The Council of Europe has a clear interest in keeping Russia as a member. In spite of everything, membership has certainly had positive effects within the country: besides offering a means of redress for individuals, the European Convention on Human Rights serves as an important basis of argumentation for Russian defenders of human rights; and through complaints, the Convention plays a role not only in the judiciary and the media, but also in research and teaching.
From the Russian perspective, there are two important aspects of membership. Numerous members of the Russian political and judicial elite continue to see Russia as a part of Europe. To leave would rattle this self-conception and call into question their relationship to their own constitution.
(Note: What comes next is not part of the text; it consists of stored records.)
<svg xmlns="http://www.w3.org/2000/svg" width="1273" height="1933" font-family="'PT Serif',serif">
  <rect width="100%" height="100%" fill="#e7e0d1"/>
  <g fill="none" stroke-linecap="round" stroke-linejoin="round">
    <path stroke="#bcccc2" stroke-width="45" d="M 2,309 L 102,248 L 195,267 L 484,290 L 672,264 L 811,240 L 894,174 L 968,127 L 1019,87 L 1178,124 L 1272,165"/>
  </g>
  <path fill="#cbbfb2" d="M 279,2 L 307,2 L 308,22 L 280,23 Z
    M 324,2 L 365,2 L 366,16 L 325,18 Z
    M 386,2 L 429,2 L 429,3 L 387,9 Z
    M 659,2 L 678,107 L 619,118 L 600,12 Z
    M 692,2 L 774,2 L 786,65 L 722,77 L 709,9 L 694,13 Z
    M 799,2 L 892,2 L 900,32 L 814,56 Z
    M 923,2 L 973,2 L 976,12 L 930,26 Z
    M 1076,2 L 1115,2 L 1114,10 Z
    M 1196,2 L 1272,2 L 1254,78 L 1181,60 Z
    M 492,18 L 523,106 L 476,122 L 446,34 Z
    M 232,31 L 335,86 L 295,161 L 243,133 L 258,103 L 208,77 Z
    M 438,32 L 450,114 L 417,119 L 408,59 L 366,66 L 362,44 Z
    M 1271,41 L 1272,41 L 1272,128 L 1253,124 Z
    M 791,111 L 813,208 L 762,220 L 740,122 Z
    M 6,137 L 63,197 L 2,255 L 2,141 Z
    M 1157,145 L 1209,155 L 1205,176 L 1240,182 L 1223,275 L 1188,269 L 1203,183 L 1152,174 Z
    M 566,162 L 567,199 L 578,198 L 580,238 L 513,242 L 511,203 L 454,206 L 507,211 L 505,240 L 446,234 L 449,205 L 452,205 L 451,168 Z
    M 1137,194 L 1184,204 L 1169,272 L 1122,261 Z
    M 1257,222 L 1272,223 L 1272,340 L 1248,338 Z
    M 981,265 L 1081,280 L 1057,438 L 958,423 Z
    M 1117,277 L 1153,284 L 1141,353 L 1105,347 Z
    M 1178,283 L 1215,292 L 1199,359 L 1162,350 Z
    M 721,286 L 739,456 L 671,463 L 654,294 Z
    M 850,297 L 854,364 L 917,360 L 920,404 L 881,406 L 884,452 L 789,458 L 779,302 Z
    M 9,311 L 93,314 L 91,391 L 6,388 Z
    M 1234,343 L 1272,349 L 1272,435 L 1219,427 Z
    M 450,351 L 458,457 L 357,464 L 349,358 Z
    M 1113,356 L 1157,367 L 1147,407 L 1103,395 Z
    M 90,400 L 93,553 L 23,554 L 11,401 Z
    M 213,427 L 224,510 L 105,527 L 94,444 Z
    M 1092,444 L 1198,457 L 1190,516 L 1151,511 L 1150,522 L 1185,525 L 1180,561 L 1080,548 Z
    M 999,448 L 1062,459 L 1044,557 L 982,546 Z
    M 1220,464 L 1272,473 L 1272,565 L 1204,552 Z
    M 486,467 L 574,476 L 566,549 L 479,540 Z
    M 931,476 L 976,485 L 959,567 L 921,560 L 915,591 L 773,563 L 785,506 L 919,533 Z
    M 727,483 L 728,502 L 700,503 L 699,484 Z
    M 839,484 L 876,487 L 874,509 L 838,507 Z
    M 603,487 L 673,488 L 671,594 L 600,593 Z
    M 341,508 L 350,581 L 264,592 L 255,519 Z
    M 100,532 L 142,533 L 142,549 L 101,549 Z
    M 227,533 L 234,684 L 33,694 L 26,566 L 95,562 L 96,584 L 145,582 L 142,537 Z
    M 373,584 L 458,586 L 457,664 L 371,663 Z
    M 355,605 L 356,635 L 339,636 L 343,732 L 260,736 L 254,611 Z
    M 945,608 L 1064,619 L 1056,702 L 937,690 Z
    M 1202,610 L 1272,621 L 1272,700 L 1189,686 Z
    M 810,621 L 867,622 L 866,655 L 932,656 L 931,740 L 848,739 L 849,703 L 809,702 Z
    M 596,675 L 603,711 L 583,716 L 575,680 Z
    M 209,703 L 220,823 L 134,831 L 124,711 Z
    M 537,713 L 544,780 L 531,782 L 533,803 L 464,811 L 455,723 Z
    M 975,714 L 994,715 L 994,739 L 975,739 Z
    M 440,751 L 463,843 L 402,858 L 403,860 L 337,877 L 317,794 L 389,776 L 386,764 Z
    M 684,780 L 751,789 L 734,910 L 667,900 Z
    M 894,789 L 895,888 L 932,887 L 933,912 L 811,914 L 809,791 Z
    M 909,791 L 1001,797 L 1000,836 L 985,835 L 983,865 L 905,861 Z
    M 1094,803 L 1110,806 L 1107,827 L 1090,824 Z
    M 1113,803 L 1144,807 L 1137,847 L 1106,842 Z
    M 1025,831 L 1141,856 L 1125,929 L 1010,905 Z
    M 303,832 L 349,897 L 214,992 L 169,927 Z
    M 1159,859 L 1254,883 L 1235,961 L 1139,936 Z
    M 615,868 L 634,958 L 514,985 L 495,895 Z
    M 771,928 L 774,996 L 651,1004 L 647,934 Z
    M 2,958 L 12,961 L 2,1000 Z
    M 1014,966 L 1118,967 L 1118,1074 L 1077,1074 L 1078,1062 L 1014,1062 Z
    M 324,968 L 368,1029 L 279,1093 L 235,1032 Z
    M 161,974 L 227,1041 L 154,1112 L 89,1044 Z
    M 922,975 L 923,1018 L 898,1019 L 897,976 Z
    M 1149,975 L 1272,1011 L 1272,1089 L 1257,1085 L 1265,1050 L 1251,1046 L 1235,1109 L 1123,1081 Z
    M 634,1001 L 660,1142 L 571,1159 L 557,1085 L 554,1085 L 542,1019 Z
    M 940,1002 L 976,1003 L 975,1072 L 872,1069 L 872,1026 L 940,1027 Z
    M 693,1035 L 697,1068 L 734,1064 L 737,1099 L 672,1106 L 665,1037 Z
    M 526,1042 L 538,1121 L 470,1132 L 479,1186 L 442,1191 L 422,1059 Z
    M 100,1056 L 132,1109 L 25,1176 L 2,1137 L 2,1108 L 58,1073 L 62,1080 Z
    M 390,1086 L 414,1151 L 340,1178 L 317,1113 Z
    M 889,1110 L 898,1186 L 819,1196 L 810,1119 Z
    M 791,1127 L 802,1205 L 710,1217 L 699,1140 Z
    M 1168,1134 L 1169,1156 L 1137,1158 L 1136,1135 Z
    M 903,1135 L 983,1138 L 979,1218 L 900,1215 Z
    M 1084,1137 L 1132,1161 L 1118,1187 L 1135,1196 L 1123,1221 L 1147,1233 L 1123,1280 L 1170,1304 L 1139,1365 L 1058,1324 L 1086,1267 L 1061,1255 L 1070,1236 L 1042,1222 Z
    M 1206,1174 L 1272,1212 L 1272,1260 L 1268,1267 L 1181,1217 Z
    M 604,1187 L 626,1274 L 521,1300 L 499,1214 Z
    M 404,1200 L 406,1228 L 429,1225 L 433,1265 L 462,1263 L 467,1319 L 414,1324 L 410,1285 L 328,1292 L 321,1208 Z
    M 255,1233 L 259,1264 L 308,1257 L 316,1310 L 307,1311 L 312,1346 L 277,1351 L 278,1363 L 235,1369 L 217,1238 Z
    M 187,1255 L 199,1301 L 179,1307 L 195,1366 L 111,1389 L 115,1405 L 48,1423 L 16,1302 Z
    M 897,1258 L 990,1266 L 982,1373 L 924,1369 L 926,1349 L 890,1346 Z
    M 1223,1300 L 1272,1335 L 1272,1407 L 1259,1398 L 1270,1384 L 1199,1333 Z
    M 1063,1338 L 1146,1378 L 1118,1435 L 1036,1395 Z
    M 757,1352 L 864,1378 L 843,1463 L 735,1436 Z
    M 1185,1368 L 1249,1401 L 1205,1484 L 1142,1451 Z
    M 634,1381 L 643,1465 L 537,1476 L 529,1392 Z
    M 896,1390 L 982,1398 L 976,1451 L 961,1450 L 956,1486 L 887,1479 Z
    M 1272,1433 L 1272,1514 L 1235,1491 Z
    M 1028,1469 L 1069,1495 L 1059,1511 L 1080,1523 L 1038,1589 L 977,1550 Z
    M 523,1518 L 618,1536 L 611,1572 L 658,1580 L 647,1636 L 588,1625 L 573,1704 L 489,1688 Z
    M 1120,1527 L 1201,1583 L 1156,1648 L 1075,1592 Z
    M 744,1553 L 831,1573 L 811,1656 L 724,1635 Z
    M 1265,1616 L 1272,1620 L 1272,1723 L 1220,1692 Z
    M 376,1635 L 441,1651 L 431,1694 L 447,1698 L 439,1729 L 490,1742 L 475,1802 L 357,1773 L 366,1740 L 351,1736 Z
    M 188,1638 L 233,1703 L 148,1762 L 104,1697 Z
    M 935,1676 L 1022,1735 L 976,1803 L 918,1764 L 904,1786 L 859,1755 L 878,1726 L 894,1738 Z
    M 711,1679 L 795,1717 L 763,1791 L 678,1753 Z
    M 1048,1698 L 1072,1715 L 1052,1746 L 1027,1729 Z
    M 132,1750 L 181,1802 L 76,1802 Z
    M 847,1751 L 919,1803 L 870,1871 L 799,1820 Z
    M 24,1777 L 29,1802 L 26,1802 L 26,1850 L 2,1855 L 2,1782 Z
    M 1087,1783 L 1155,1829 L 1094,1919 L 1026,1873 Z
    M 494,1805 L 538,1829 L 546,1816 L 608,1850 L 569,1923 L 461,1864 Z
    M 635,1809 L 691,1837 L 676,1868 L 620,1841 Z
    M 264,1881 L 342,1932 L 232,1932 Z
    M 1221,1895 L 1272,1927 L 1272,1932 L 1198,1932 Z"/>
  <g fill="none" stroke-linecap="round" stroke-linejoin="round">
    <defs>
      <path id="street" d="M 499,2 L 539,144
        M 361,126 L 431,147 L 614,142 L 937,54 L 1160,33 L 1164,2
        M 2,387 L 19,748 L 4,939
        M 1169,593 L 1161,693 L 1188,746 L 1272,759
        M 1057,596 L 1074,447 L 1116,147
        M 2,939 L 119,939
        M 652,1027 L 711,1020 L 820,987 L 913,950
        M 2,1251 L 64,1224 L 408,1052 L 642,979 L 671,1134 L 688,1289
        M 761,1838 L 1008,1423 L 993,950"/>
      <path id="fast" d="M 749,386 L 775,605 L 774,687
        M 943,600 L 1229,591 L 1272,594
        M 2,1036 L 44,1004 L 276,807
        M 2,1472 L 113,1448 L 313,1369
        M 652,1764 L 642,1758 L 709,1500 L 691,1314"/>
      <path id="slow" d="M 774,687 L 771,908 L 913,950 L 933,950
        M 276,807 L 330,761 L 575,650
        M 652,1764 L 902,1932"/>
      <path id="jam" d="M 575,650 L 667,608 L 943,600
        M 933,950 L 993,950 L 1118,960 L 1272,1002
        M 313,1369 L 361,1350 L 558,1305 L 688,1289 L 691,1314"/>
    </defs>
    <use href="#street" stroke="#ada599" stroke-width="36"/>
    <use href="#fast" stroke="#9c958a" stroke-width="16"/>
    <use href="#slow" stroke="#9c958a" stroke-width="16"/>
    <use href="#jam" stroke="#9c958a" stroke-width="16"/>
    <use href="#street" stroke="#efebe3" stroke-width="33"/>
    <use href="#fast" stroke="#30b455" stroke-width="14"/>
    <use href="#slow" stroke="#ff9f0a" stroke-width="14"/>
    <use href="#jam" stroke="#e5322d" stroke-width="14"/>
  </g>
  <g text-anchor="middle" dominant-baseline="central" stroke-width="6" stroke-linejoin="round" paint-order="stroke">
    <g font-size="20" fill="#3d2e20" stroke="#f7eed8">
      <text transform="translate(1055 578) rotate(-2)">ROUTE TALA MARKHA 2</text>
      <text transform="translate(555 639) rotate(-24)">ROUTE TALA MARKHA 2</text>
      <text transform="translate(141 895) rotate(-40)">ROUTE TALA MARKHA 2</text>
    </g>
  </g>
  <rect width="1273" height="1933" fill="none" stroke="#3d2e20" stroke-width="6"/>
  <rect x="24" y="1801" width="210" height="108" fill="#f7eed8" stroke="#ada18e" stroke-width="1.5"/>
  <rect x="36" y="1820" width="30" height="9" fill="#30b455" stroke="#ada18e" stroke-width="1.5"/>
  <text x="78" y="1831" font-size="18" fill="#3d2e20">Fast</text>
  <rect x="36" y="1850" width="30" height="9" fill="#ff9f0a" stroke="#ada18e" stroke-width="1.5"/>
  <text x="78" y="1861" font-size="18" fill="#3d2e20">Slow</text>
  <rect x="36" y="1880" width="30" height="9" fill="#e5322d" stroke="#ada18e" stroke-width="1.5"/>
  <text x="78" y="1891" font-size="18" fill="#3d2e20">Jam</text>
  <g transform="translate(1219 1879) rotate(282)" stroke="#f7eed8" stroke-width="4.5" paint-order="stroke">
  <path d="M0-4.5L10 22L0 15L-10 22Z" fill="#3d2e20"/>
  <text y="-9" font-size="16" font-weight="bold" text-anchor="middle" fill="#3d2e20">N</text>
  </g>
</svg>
Instead, Russia continues to pay high compensations to plaintiffs, and after judgements by the European Court of Human Rights, it conducts retrials which in many cases repudiate the case law of the European Court of Human Rights. By criticising the European Court of Human Rights, the courts can in turn prove their loyalty to the Kremlin, thereby bolstering internal unity.
There is no justified reason to hope that the situation will change. Due to the political situation, it is unlikely that the European Convention on Human Rights will be implemented in Russia, since independent courts and pluralism would destabilise governmental power. The Council of Europe does not have a solution for this problem. The implementation of its goals depends on the voluntary compliance of its members. It would hardly increase Russia’s willingness to implement the Convention if the members of its delegation were once again allowed to vote. Nor, however, will the Council of Europe achieve its goals if the matter is escalated further. And it is even less likely to do so if Russia ceases to be a member.
Caroline von Gall is a Junior Professor at the Institute for Eastern European and Comparative Law at the University of Cologne.